While Gates professed his interest in the work Inflection is doing in the AI space, back in January Microsoft announced its third round of investment in OpenAI, the company behind the wildly popular ChatGPT chatbot as well as generative image-maker DALL-E.

To that end, Gates noted in his Monday comments that while he believes there's a 50-50 chance that the big AI personal assistant breakthrough will be made by a startup, he's holding out hope that Microsoft is the first to make it happen.

"I'd be disappointed if Microsoft didn't come in there," Gates said, per CNBC.

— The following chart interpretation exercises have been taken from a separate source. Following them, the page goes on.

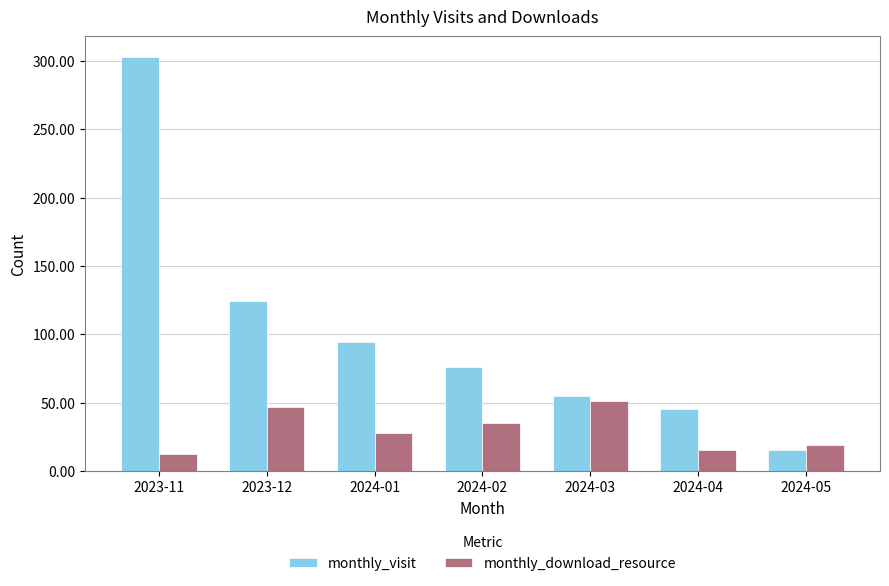

Where is monthly_visit nearest to the value 159?

2023-12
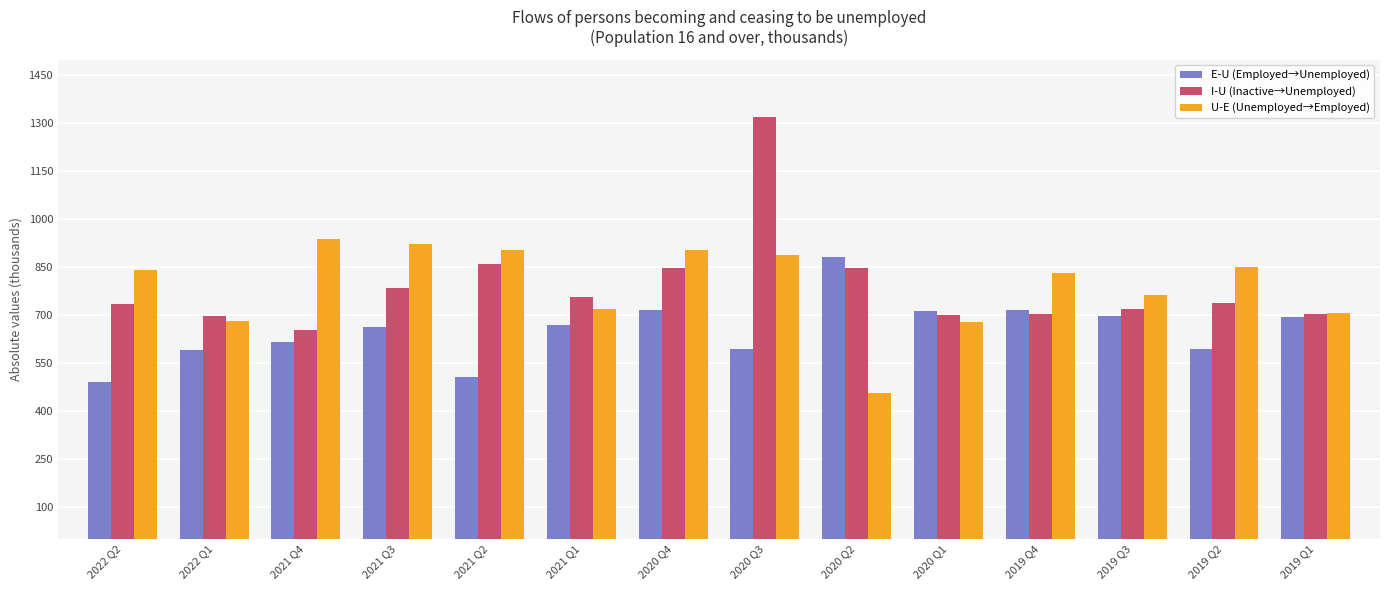

Is the value of U-E (Unemployed→Employed) at 2019 Q4 greater than the value of E-U (Employed→Unemployed) at 2020 Q2?

No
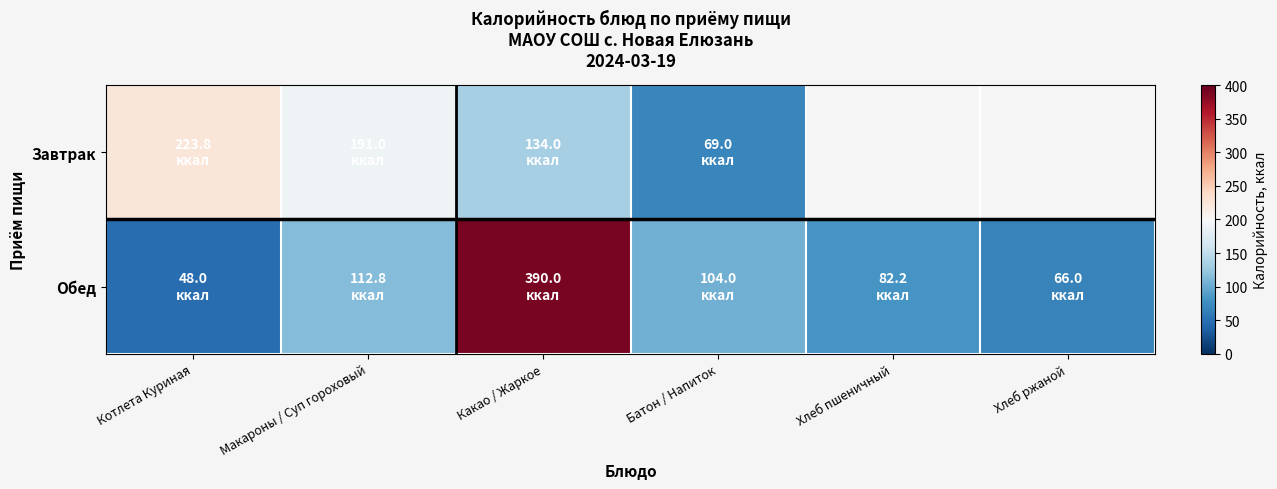

Reading left to right, extract all data points from this chart.

Завтрак: Котлета Куриная=223.8	Макароны / Суп гороховый=191.0	Какао / Жаркое=134.0	Батон / Напиток=69.0	Хлеб пшеничный=0.0	Хлеб ржаной=0.0
Обед: Котлета Куриная=48.0	Макароны / Суп гороховый=112.8	Какао / Жаркое=390.0	Батон / Напиток=104.0	Хлеб пшеничный=82.2	Хлеб ржаной=66.0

The future of artificial intelligence

Microsoft's investments in OpenAI, reportedly now up to around $13 billion, have earned the company the right to independently commercialize ongoing AI advancements, and it has already incorporated the technology into its Bing search engine as well as its email platform and productivity suite including Word and Excel.

While Gates said he believes the advent of an advanced AI personal assistant is still a ways down the road, an ever-expanding list of startups and established tech companies are racing to be the first to reach that AI benchmark and beyond.

Concern over exactly what lies beyond AI's current capabilities, and how future advancements might impact the collective fate of the systems' human progenitors, is at the heart of new efforts in the U.S, Europe and elsewhere to establish some rules and regulations before it's too late.

At a U.S. Senate committee hearing last week that included OpenAI co-founder and CEO Sam Altman among a panel of witnesses, Sen. Richard Blumenthal, D-Conn., chairman of the U.S. Senate Judiciary Subcommittee on Privacy, Technology and the Law, said lawmakers failed to effectively regulate social media when it mattered and could not afford to make the same mistake now as artificial intelligence advancements raise myriad concerns.

"Congress has a choice now," Blumenthal said. "We had the same choice when we faced social media; we failed to seize that moment. The result is predators on the internet, toxic content, exploiting children, creating dangers for them.

"Congress failed to meet the moment on social media; now we have the obligation to do it on AI before the threats and the risks become real."